My Family History and Values Summary

 My parents were cattle ranchers, and I grew up in a rural area. Everyone in the family worked hard outdoors taking care of our animals and business. My parents were generous, principled, and idealistic people, and I’ve endeavored to follow their example through my life. Tragically, they were star-crossed lovers who couldn’t figure out how to live peaceably with each other. The atmosphere in the family could be calm one moment and terrible the next. Much later, I recognized that their drinking made their conflicts much worse, and I learned that alcoholism was a problem going back several generations on both sides of my family. As a result, there was a lot of conflict, hurt, and uncertainty at home, so I yearned to create a peaceful and secure partnership and family environment.

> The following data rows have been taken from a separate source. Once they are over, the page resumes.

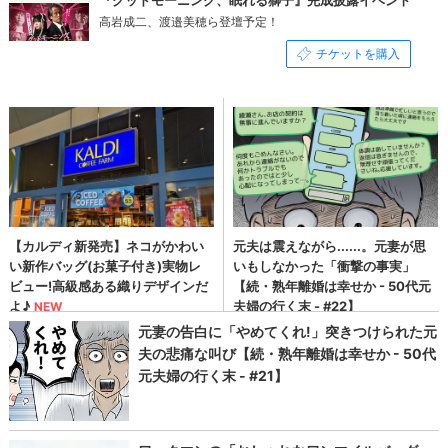
高岩成二、渡邉美穂ら登壇予定！
チケットを購入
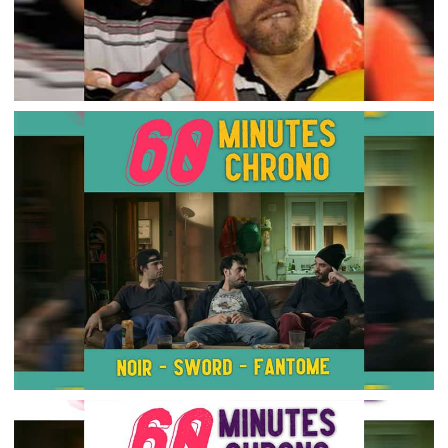
PODCAST À L’ARRACHE MAIS VRAIMENT À
L’ARRACHE PARTIE 1
,
2024-04-26
Listen Up And Bleed
Podcasts
60MIN CHRONO – JE N’ÉCOUTE QUE DU FLAC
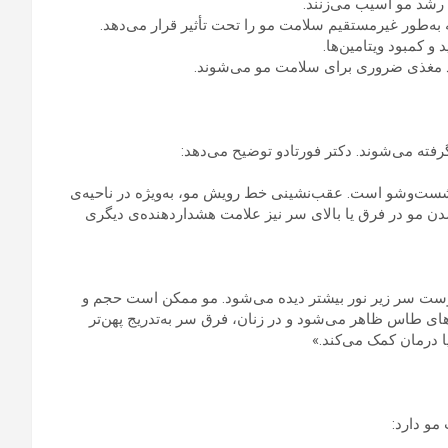
رشد مو آسیب می‌زنند.
 به‌طور غیرمستقیم سلامت مو را تحت تأثیر قرار می‌دهد.
و کمبود ویتامین‌ها.
د مغذی ضروری برای سلامت مو می‌شوند.
گرفته می‌شوند. دکتر فورتادو توضیح می‌دهد:
 شست‌وشو است. عقب‌نشینی خط رویش مو، به‌ویژه در ناحیه‌ی
 شدن مو در فرق یا بالای سر نیز علامت هشداردهنده‌ی دیگری
پوست سر زیر نور بیشتر دیده می‌شود. مو ممکن است حجم و
‌های طاس ظاهر می‌شود و در زنان، فرق سر به‌تدریج پهن‌تر
ا درمان کمک می‌کند.»
مو دارد:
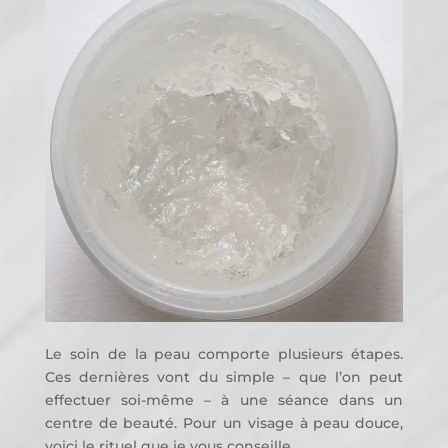
Le soin de la peau comporte plusieurs étapes.
Ces dernières vont du simple – que l’on peut
effectuer soi-même – à une séance dans un
centre de beauté. Pour un visage à peau douce,
voici le rituel que je vous conseille.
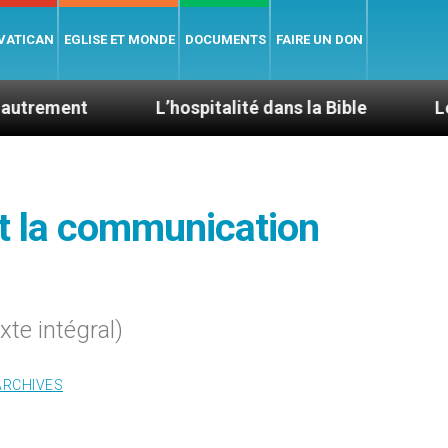
 VATICAN
EGLISE ET MONDE
DOCUMENTS
FAIRE UN DON
L’hospitalité dans la Bible
Le cardinal A
 et la communication
xte intégral)
ARCHIVES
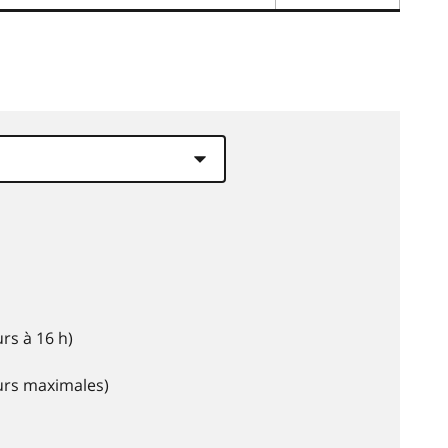
rs à 16 h)
eurs maximales)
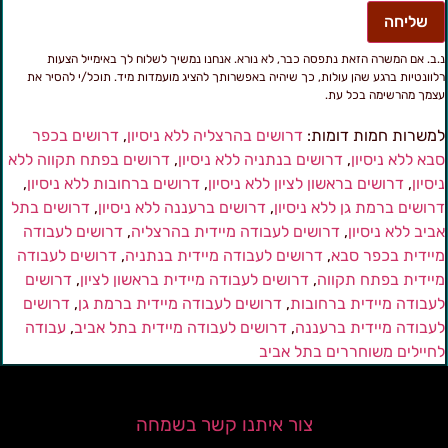
שליחה
.ב. אם המשרה הזאת נתפסה כבר, לא נורא. אנחנו נמשיך לשלוח לך באימייל הצעות
לוונטיות ברגע שהן עולות, כך שיהיה באפשרותך להציג מועמדות מיד. תוכל/י להסיר את
צמך מהרשימה בכל עת.
משרות חמות דומות:
דרושים בהרצליה ללא ניסיון
,
דרושים בכפר
בא ללא ניסיון
,
דרושים בנתניה ללא ניסיון
,
דרושים בפתח תקווה ללא
יסיון
,
דרושים בראשון לציון ללא ניסיון
,
דרושים ברחובות ללא ניסיון
,
רושים ברמת גן ללא ניסיון
,
דרושים ברעננה ללא ניסיון
,
דרושים בתל
ביב ללא ניסיון
,
דרושים לעבודה מיידית בהרצליה
,
דרושים לעבודה
יידית בכפר סבא
,
דרושים לעבודה מיידית בנתניה
,
דרושים לעבודה
יידית בפתח תקווה
,
דרושים לעבודה מיידית בראשון לציון
,
דרושים
עבודה מיידית ברחובות
,
דרושים לעבודה מיידית ברמת גן
,
דרושים
עבודה מיידית ברעננה
,
דרושים לעבודה מיידית בתל אביב
,
עבודה
חיילים משוחררים בתל אביב
צור איתנו קשר בשמחה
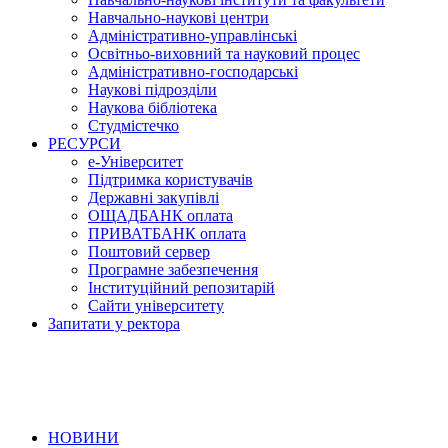
Навчально-наукові центри
Адміністративно-управлінські
Освітньо-виховний та науковий процес
Адміністративно-господарські
Наукові підрозділи
Наукова бібліотека
Студмістечко
РЕСУРСИ
е-Університет
Підтримка користувачів
Державні закупівлі
ОЩАДБАНК оплата
ПРИВАТБАНК оплата
Поштовий сервер
Програмне забезпечення
Інституційний репозитарій
Сайти університету
Запитати у ректора
НОВИНИ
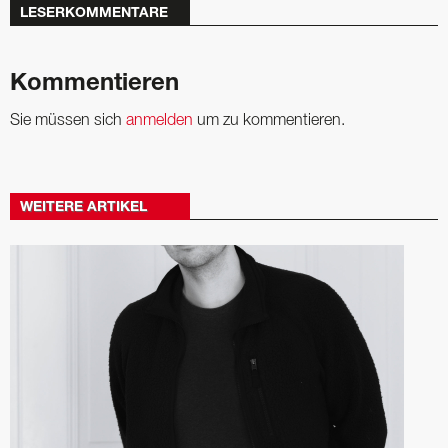
LESERKOMMENTARE
Kommentieren
Sie müssen sich
anmelden
um zu kommentieren.
WEITERE ARTIKEL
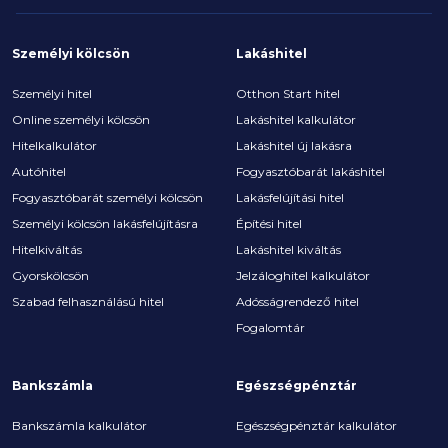
Személyi kölcsön
Lakáshitel
Személyi hitel
Otthon Start hitel
Online személyi kölcsön
Lakáshitel kalkulátor
Hitelkalkulátor
Lakáshitel új lakásra
Autóhitel
Fogyasztóbarát lakáshitel
Fogyasztóbarát személyi kölcsön
Lakásfelújítási hitel
Személyi kölcsön lakásfelújításra
Építési hitel
Hitelkiváltás
Lakáshitel kiváltás
Gyorskölcsön
Jelzáloghitel kalkulátor
Szabad felhasználású hitel
Adósságrendező hitel
Fogalomtár
Bankszámla
Egészségpénztár
Bankszámla kalkulátor
Egészségpénztár kalkulátor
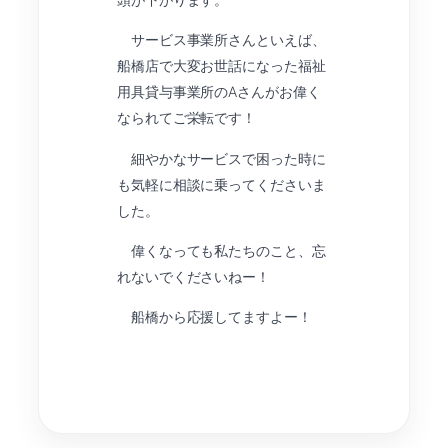
サービス事業所さんといえば、
船橋店で大変お世話になった福祉
用具貸与事業所のAさんがお偉く
なられてご栄転です！
細やかなサービスで困った時に
も気軽に相談に乗ってくださいま
した。
偉くなっても私たちのこと、忘
れないでくださいねー！
船橋から応援してますよー！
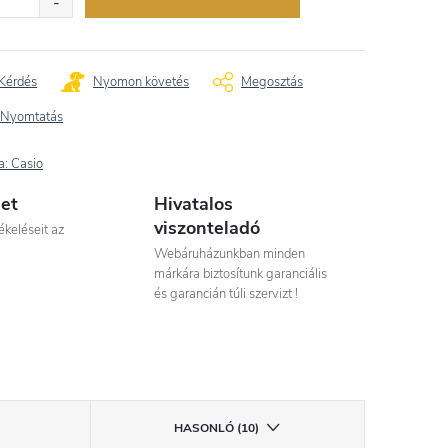
Kérdés
Nyomon követés
Megosztás
Nyomtatás
a:
Casio
let
Hivatalos
viszonteladó
ékeléseit az
Webáruházunkban minden
márkára biztosítunk garanciális
és garancián túli szervizt !
HASONLÓ (10)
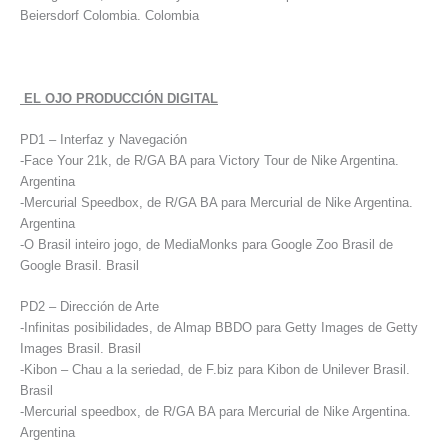
Beiersdorf Colombia. Colombia
EL OJO PRODUCCIÓN DIGITAL
PD1 – Interfaz y Navegación
-Face Your 21k, de R/GA BA para Victory Tour de Nike Argentina.
Argentina
-Mercurial Speedbox, de R/GA BA para Mercurial de Nike Argentina.
Argentina
-O Brasil inteiro jogo, de MediaMonks para Google Zoo Brasil de
Google Brasil. Brasil
PD2 – Dirección de Arte
-Infinitas posibilidades, de Almap BBDO para Getty Images de Getty
Images Brasil. Brasil
-Kibon – Chau a la seriedad, de F.biz para Kibon de Unilever Brasil.
Brasil
-Mercurial speedbox, de R/GA BA para Mercurial de Nike Argentina.
Argentina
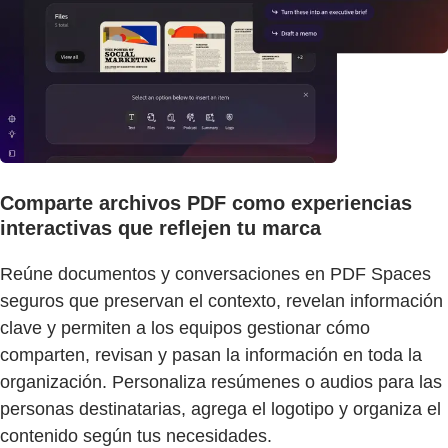
Comparte archivos PDF como experiencias
interactivas que reflejen tu marca
Reúne documentos y conversaciones en PDF Spaces
seguros que preservan el contexto, revelan información
clave y permiten a los equipos gestionar cómo
comparten, revisan y pasan la información en toda la
organización. Personaliza resúmenes o audios para las
personas destinatarias, agrega el logotipo y organiza el
contenido según tus necesidades.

I arrived at adulthood with healing to do before I was ready for partnership. I sought therapy for depression in my twenties, not understanding then that my drinking made my depression worse. The same year I got engaged to Nancy, I went to therapist Merle Fossum in Saint Paul, Minnesota, an expert in alcoholic families (Facing Shame: Families in Recovery). Merle helped me recognize and accept I was an alcoholic and fortunately I stopped drinking permanently.

Maintaining my recovery and a stable home environment became the number one priority in my life.

I didn’t learn effective couple communication and family problem-solving skills growing up, and I didn’t know what kind of partner was right for me. I’d always taken my father’s side in my parents’ arguments, so this led to deep conflicts with my mother when I was a child and teenager. When I started dating, I felt untrusting of women and afraid of abandonment. Because the women I dated were kind to me, and through Nancy’s love, I learned to trust and emotionally surrender to our life partnership. This is one of the most beneficial and important decisions I’ve ever made.

 

Key Takeaways from This Chapter

  • Patterns from your childhood need satisfaction, family values, and social support system carry into adulthood.
  • Look for environments and people that help you meet any needs that were frustrated during childhood.
  • The people in your social atom are the support system for your relationship search and your future partnership.
  • Consider your and your potential partner’s family strengths and challenges in deciding what relationship will work for you.
  • If you didn’t learn effective relationship skills growing up, make learning these a priority now.